Cloudflare Durable Objects

A Durable Object is a Worker with state. Where a regular Worker is request-scoped (no memory between requests), a Durable Object has its own private storage and runs as a single instance worldwide for a given object ID. The platform uses one Durable Object class — AgentJob — to run asynchronous agent jobs to completion.

What we use it for

The /jobs async path. When an HTTP request hits /jobs with a long-running agent task, the Worker:

1. Generates a job_id
2. Creates an AgentJob Durable Object with that ID
3. Stores the request payload in the DO’s storage
4. Schedules an alarm 1 second in the future
5. Returns 202 Accepted { job_id, status: "queued" } immediately

When the alarm fires, the DO:

1. Reads its stored payload
2. Runs the full agent turn (no 30-second wall-time budget — DOs can run for tens of minutes if needed)
3. Writes the result to its own storage
4. Updates the JOBS_INDEX KV namespace so the job appears in /jobs listings

The HTTP client polls /jobs/:id until status is completed and reads the report.

Why we picked it

The choice was: how do we run agent turns that exceed the Workers wall-time limit?

Option	Verdict
Durable Objects	Chosen. Native Cloudflare primitive; alarms run with no wall-time limit; per-object storage gives us per-job state without adding a database.
Cloudflare Workflows	Strong contender. Built specifically for durable execution with retry/checkpoint semantics. Slightly heavier API. Tracked as a Phase 2 reconsideration.
Off-platform queue + worker (e.g. SQS + ECS)	Adds infra. Loses the “one Worker handles everything” property.
Run synchronously and cap at 30s	Some agent turns just won’t fit (deep delegation chains, many tool calls). Hard cap is wrong.

DOs won because they were the smallest tool that solved the problem: per-job state + alarm-driven execution, no external services, no extra deploy unit. ADR-001 (the original “do we use LangGraph?” decision) is still open precisely because Workflows might be a better fit at Phase 2 scale.

What it costs

Durable Objects (Workers Paid):

• 1M requests per month free
• 400K GB-seconds compute free (the duration × memory product)
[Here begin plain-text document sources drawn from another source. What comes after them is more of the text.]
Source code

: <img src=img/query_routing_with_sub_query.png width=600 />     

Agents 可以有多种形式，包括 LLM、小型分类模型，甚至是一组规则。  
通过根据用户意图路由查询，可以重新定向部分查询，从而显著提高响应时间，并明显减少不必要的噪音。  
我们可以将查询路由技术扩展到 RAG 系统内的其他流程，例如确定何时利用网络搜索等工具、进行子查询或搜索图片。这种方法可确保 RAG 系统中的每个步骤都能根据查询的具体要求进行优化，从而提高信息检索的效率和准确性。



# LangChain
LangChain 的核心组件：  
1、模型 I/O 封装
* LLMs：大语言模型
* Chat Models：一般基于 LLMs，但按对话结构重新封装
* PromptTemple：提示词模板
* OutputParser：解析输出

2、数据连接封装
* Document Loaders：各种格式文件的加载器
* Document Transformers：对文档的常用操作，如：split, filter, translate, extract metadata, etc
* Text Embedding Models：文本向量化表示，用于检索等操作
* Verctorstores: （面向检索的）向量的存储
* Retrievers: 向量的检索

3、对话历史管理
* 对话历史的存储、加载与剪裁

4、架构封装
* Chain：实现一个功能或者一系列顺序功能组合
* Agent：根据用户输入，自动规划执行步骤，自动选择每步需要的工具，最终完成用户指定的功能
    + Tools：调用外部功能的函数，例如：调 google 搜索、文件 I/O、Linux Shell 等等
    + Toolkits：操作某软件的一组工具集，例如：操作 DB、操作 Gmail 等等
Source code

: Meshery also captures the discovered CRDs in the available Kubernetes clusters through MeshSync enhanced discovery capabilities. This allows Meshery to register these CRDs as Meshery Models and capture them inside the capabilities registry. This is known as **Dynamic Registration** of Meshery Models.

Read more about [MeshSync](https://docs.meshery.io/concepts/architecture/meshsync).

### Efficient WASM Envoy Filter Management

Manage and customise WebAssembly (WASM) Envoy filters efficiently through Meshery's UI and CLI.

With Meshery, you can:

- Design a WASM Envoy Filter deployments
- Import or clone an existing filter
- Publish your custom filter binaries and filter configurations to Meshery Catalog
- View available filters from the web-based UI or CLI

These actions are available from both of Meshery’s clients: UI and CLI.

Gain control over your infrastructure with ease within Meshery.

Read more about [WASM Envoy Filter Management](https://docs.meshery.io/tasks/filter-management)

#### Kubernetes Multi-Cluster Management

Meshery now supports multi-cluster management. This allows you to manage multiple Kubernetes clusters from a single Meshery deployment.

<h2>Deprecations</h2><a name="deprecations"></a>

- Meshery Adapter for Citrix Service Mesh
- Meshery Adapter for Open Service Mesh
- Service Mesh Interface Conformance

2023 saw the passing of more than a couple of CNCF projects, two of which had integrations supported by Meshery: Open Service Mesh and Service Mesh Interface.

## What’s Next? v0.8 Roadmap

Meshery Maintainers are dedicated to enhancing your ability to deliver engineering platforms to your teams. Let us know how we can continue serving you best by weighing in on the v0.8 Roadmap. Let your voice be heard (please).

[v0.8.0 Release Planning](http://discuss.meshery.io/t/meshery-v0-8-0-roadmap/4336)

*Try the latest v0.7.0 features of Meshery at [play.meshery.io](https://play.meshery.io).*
A Phase 1 async job is 1 request + ~20 seconds of execution at ~128 MB ≈ 2.5 GB-seconds per job. 400K ÷ 2.5 ≈ 160K async jobs per month free.

After free tier: $0.15 per million requests; $12.50 per million GB-seconds.

DO storage is billed alongside the rest of Workers KV/D1; per-DO storage is small (a single job’s payload + report) and aggregates to KB-scale.

What it replaces

A separate background worker fleet — typically a cluster of long-running Node processes, scaled by a queue depth metric, with their own monitoring and deploy pipeline. DOs reduce this to a class declaration in the Worker bundle plus a wrangler.toml binding.

Where to look

• apps/worker/src/agent-job.ts — the AgentJob Durable Object class; fetch() for the initial setup, alarm() for the actual run
• apps/worker/src/handlers.ts — the /jobs POST handler that creates and seeds the DO
• apps/worker/src/job-index.ts — the KV-backed listing layer (DOs are private; KV holds the discoverable index)
• apps/worker/wrangler.toml — the [[durable_objects.bindings]] block

Trade-offs we accepted

• One job = one DO instance. Each /jobs POST creates a fresh DO. We don’t reuse them. This is fine because DOs are cheap; cleanup happens via /jobs/:id DELETE (which clears the DO’s storage and removes from the index). Orphan cleanup at scale is tracked as follow-up #4.
• No cross-job state. Each DO is isolated. If two jobs need to share state (e.g. coordinating a saga), we’d need an additional shared resource. Phase 1 doesn’t need this.
• Alarms are best-effort scheduling. An alarm scheduled for 1 second from now might fire 100ms later. For agent jobs this is fine; the latency budget is dominated by LLM calls.